The Wall Street Journal has an article that attempts to defend New England Patriots football coach Bill Belichick's decision to go for a first down rather than punt at the end of Sunday night's game against the Colts:
Brian Burke, a statistician who has studied the results of fourth-down situations in the NFL, says a team in the Patriots' situation had a 79% chance of winning by going for it (either by converting the fourth-and-two or stopping the opponent thereafter). That compares favorably to a 70% probability of preventing a foe from driving down the field for a touchdown following a punt.
The article talks about how "when faced with a decision involving risk, people have an overwhelming tendency to make the supposedly safe choice—to err on the side of caution—even though doing so may lead to worse results." There's a lot of truth in that, and it can apply not only in football but in other situations, from investing to politics and business. It's not clear that Mr. Belichick's decision, even risk-adjusted, was the correct one, though; the Journal article doesn't say whether Mr. Burke's statistics take into account field position or the amount of time left in the game, both of which may shift the probabilities.

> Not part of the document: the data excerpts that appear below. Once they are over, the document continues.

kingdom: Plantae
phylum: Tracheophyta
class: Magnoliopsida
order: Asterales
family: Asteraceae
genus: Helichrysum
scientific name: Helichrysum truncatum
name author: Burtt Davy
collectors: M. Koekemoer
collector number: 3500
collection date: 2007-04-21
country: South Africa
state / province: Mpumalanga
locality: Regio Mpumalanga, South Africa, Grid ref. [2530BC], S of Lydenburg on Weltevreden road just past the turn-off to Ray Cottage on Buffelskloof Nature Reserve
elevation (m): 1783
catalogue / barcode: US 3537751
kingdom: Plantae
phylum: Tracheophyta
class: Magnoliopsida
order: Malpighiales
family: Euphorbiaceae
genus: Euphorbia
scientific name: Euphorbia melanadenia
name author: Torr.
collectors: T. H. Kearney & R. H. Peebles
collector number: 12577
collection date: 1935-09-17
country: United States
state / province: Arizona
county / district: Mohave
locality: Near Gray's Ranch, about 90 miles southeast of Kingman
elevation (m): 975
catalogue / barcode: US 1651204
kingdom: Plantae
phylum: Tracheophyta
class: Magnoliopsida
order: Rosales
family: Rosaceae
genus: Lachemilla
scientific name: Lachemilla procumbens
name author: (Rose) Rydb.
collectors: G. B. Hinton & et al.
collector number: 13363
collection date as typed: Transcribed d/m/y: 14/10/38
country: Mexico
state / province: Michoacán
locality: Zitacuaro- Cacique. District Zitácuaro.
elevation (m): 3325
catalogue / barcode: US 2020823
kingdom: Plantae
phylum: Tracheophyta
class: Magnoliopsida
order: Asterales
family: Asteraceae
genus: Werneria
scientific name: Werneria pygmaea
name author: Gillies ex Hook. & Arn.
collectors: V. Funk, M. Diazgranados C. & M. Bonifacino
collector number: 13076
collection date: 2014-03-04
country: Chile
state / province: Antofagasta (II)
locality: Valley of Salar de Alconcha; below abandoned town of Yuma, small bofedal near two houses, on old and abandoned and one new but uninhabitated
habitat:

The focus in much of the commentary on the odds of success or failure in going for a first down misses the point of what success brings and what failure brings. If New England had punted, then the question is what the probability would be for a team to drive 70+ yards in 2 minutes or less. That was the downside of the punting decision.
Since New England did not punt, the question is what the probability would be for a team to drive 30 yards in 2 minutes or less. That is the downside of the "go for" decision. At least this is just a game, unlike the gambles that policymakers in Washington have to make regarding the economy -- save Lehman? Let it fail? Etc.